In late 2020, Adidas’ CEO, Kasper Rorsted, announced the company’s intention to launch a mycelium leather sneaker
In late 2020, Adidas’ CEO, Kasper Rorsted, announced the company’s intention to launch a mycelium leather sneaker

The biggest problem in mycelium leather production today is, simply put, that there isn’t enough of it. There are five main startups that are publicly working on mycelium leather, with many more operating in stealth mode and seeking brand partnerships for a public launch. Late in 2020, Bolt Threads, maker of the mycelium leather Mylo, announced a partnership with Adidas, Stella McCartney, Lululemon, and Kering, with products expected to arrive this year. 

Innovators in Mycelium Leather
Bolt Threads: Mylo Unleather
Ecovative Design: MycoFlex
MYCL: Mylea
MycoWorks: Reishi Leather
Neffa: MycoTEX

Startups are focused on small scale production while they perfect their products for commercial launches, and small scale means steep prices.
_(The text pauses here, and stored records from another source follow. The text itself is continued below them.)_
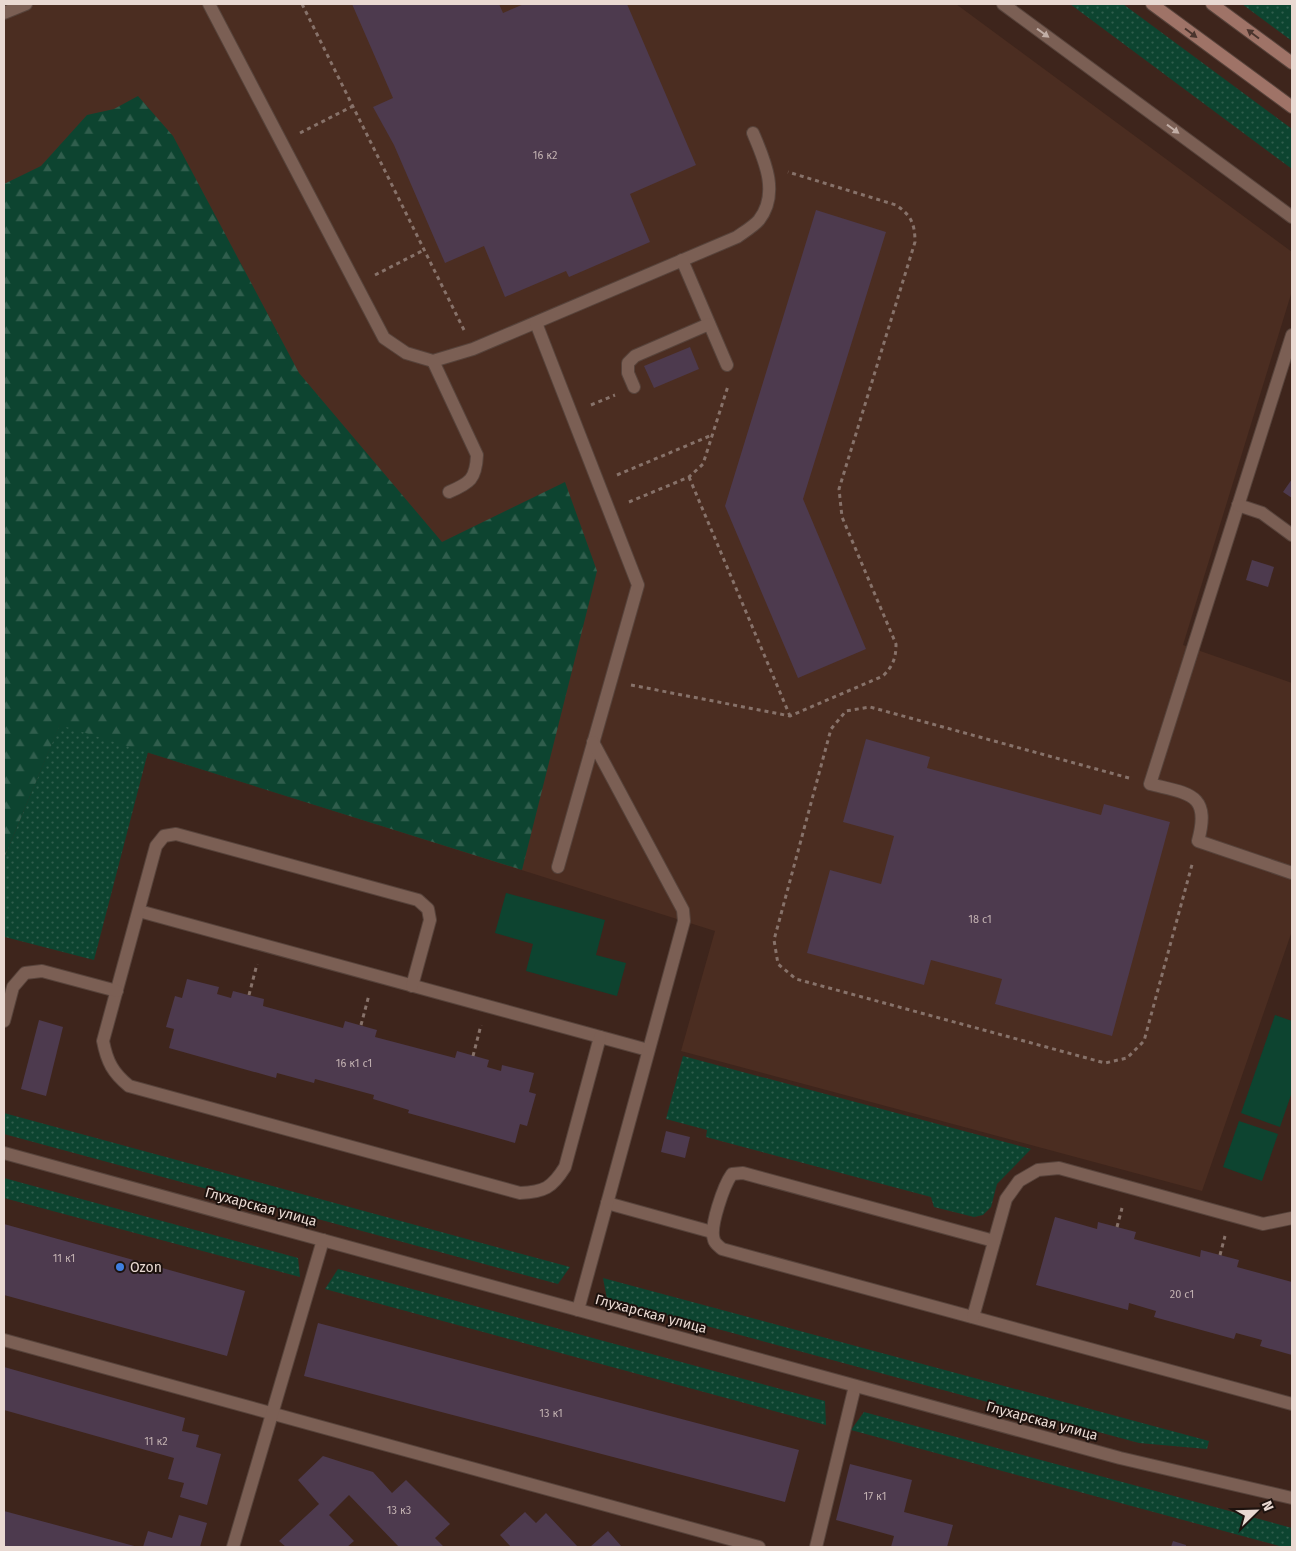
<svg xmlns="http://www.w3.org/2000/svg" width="1296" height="1551" font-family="'Fira Sans',sans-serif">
	<defs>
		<pattern id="grass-dots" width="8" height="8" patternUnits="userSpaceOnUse" patternTransform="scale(1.25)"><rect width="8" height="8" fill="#0d4430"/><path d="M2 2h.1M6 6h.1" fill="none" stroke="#305e4d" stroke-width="1.8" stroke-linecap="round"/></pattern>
		<pattern id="forest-firs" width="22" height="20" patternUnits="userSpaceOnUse" patternTransform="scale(1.25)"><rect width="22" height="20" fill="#0d4430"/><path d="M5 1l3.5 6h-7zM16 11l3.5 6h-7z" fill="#305e4d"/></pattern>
	</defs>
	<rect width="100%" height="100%" fill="#3e251c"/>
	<polygon fill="#4b2d21" points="4,4 956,4 1292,252 1292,291 1183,645 1292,683 1292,931 1202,1191 681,1051 715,931 4,707"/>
	<g fill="url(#grass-dots)">
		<polygon points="1070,4 1123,4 1292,129 1292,169"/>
		<polygon points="1242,4 1292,4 1292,41"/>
		<polygon points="60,724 148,752 94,960 5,937 4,941 4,858"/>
		<polygon points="683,1056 1031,1149 997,1184 991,1207 983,1215 974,1217 934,1207 931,1197 706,1137 707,1130 666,1119"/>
		<polygon points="4,1113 570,1267 558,1284 4,1134"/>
		<polygon points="4,1178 298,1258 300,1277 4,1198"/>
		<polygon points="338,1269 825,1401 826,1425 325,1289"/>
		<polygon points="603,1278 1209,1441 1207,1449 1139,1443 607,1299"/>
		<polygon points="864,1412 1292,1528 1292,1547 1283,1547 851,1430"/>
	</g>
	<polygon fill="url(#forest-firs)" points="138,96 173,136 299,373 442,542 565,482 597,571 522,870 60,725 4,858 4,184 41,166 87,115 114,109"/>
	<g fill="#0d4430">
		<polygon points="506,893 605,920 596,955 626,963 617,996 526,971 533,944 495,933"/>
		<polygon points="1275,1015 1292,1021 1292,1092 1280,1127 1241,1113"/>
		<polygon points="1239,1121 1278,1134 1262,1181 1223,1167"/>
	</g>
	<g fill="#4d3a4e">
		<polygon points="352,4 499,4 503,13 524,4 627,4 696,165 630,194 650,242 569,277 566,271 505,297 484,246 445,263 394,145 373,107 393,98"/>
		<polygon points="816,210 886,232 803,499 866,649 798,678 725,506"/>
		<polygon points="690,347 699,369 654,388 644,366"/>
		<polygon points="1292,479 1292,498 1283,492"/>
		<polygon points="1252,560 1274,567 1268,587 1246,580"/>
		<polygon points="866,739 930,757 927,768 1101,815 1104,804 1170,822 1112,1036 995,1004 1002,979 931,960 924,985 807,953 830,870 881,884 894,836 843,822"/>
		<polygon points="187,979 219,987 217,994 231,998 233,991 264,999 263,1006 343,1028 345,1021 377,1030 375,1037 455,1058 457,1051 489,1060 487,1067 501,1071 502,1065 534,1073 529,1092 536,1094 527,1126 520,1124 515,1143 408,1113 409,1110 373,1099 374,1095 315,1079 314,1083 277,1073 276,1078 169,1048 174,1029 166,1027 175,996 182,998"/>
		<polygon points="39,1020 63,1027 46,1096 21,1089"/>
		<polygon points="666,1131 690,1137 685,1158 661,1152"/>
		<polygon points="1055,1217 1097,1229 1098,1222 1136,1232 1134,1239 1200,1257 1201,1250 1239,1260 1237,1267 1292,1282 1292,1355 1260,1346 1262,1340 1236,1333 1234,1339 1154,1317 1156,1311 1129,1303 1128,1310 1036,1285"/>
		<polygon points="4,1224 245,1291 227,1356 4,1295"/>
		<polygon points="318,1323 799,1450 785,1502 304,1376"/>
		<polygon points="4,1367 185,1418 182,1431 199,1435 196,1447 221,1454 207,1505 180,1497 184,1483 168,1479 174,1458 4,1410"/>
		<polygon points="323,1456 373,1472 392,1493 406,1480 450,1524 435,1538 444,1547 399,1547 349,1495 329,1515 354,1541 347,1547 286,1547 279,1541 319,1504 298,1480"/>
		<polygon points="850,1464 912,1480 904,1512 953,1525 947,1547 891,1547 894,1536 836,1520"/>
		<polygon points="4,1511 138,1547 4,1547"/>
		<polygon points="525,1512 536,1523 546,1513 578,1547 511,1547 500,1535"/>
		<polygon points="179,1515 207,1523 200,1547 143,1547 148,1531 172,1538"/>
		<polygon points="608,1531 622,1547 590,1547"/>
		<polygon points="1173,1541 1186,1545 1186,1547 1171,1547"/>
	</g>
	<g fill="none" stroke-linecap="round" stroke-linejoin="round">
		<defs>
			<g id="lane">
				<path d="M209 4 384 338 406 353 433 361 473 349 737 237C744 232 754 226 759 220 780 193 764 159 753 133"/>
				<polyline points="4,13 26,4"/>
				<polyline points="682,260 727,365"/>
				<polyline points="536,323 638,585 558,867"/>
				<path d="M1292 335 1150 784C1189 794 1211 793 1198 841L1292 873"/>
				<path d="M433 361 477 455C476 479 470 483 449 492"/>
				<polyline points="634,387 628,373 628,363 635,356 709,324"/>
				<polyline points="1238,505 1262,513 1292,535"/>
				<polyline points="139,911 648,1050"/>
				<path d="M412 986 430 920 428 909 418 900 176 834 164 836 156 846 103 1041C107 1062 113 1073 129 1086L520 1193C544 1192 552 1188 565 1167L600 1037"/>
				<polyline points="4,1021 13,987 25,973 42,971 117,991"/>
				<polyline points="607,1203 712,1232"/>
				<path d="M994 1241 743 1173 732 1174C724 1185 709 1227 714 1240 715 1244 719 1246 722 1249L1292 1404"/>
				<polyline points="578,1310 684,921 683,910 593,742"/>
				<polyline points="973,1317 1006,1199 1019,1181 1038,1170 1059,1168 1263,1224 1292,1218"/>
				<polyline points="4,1340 759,1547"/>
				<polyline points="233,1547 323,1240"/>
				<polyline points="816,1547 855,1386"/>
			</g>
			<g id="street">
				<polyline points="1003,4 1292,217"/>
				<polyline points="4,1153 1120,1458 1292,1498"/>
			</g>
			<g id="secondary">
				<polyline points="1152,4 1292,107"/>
				<polyline points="1212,4 1292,63"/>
			</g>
		</defs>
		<use href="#lane" stroke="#57433b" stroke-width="14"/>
		<use href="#street" stroke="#57433b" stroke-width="14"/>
		<use href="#secondary" stroke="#57433b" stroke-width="14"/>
		<g stroke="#87726a" stroke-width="3" stroke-dasharray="4 4" stroke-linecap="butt">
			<polyline points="302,4 464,330"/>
			<polyline points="300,133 353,106"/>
			<polyline points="375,275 424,250"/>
			<polyline points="591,405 615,395"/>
			<polyline points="617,475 712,435"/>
			<polyline points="689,477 790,716"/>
			<polyline points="629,502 689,477 703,464 728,386"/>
			<path d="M631 685 790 716 883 676C893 666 896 658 896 644L842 517 839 489 915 242C915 224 911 215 896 205L788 172"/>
			<polyline points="1129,778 870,707 846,711 831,729 774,940 778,964 796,979 1105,1063 1127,1058 1144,1041 1193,861"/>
			<polyline points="249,995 257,964"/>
			<polyline points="361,1025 369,995"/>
			<polyline points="473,1056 481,1025"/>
			<polyline points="1117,1227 1122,1208"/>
			<polyline points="1220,1255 1225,1236"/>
		</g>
		<use href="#lane" stroke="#7b5f54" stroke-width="12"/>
		<use href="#street" stroke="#7b5f54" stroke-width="12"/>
		<use href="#secondary" stroke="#9f7367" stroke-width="12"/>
	</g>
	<defs><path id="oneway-solid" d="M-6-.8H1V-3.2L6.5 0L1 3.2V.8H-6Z" transform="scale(1.25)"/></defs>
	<g fill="#c2aea6">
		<use href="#oneway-solid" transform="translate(1043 33) rotate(36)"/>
		<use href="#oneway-solid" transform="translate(1173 129) rotate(36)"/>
	</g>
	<g fill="#4a342d">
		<use href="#oneway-solid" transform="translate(1191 33) rotate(37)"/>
		<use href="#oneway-solid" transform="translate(1253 34) rotate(-143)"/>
	</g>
	<circle fill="#3f7fe0" stroke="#1d120e" stroke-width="2" cx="120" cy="1267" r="5"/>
	<g text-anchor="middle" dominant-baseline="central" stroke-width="4" stroke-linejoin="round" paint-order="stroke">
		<g font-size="11" fill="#c2b1b1">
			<text x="545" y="155">16 к2</text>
			<text x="980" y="919">18 с1</text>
			<text x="354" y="1063">16 к1 с1</text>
			<text x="64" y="1258">11 к1</text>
			<text x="1182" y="1294">20 с1</text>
			<text x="551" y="1413">13 к1</text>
			<text x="156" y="1441">11 к2</text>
			<text x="875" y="1496">17 к1</text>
			<text x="399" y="1510">13 к3</text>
		</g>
		<g font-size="14" fill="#e9d9d2" stroke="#1d120e">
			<text transform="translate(261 1207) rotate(15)">Глухарская улица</text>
			<text transform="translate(651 1314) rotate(15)">Глухарская улица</text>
			<text transform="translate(1042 1421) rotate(15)">Глухарская улица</text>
		</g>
		<g font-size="14" fill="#e9d9d2" stroke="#1d120e" text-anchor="start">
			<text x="130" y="1267">Ozon</text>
		</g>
	</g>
	<rect width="1296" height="1551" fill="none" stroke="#e9d9d2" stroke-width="10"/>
	<g transform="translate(1256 1511) rotate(67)" stroke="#1d120e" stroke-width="4" paint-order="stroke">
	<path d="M0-4L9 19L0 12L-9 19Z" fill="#e9d9d2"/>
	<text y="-8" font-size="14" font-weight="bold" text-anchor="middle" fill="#e9d9d2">N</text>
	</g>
</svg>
It’s virtually impossible for consumers to find mycelium leather as an option for their interiors today, even from high-end brands. But this technology is well-positioned for rapid expansion, and when it hits the market, it’s likely to make a splash. Brands and designers that engage with startups today have the opportunity to establish a leading position in this up-and-coming space and launch cutting-edge designs in a wide-open market. Those that do will not only win market share, they will have the chance to transform a polluting, extractive, and often exploitative industry into a regenerative one that respects humans, animals, and the planet.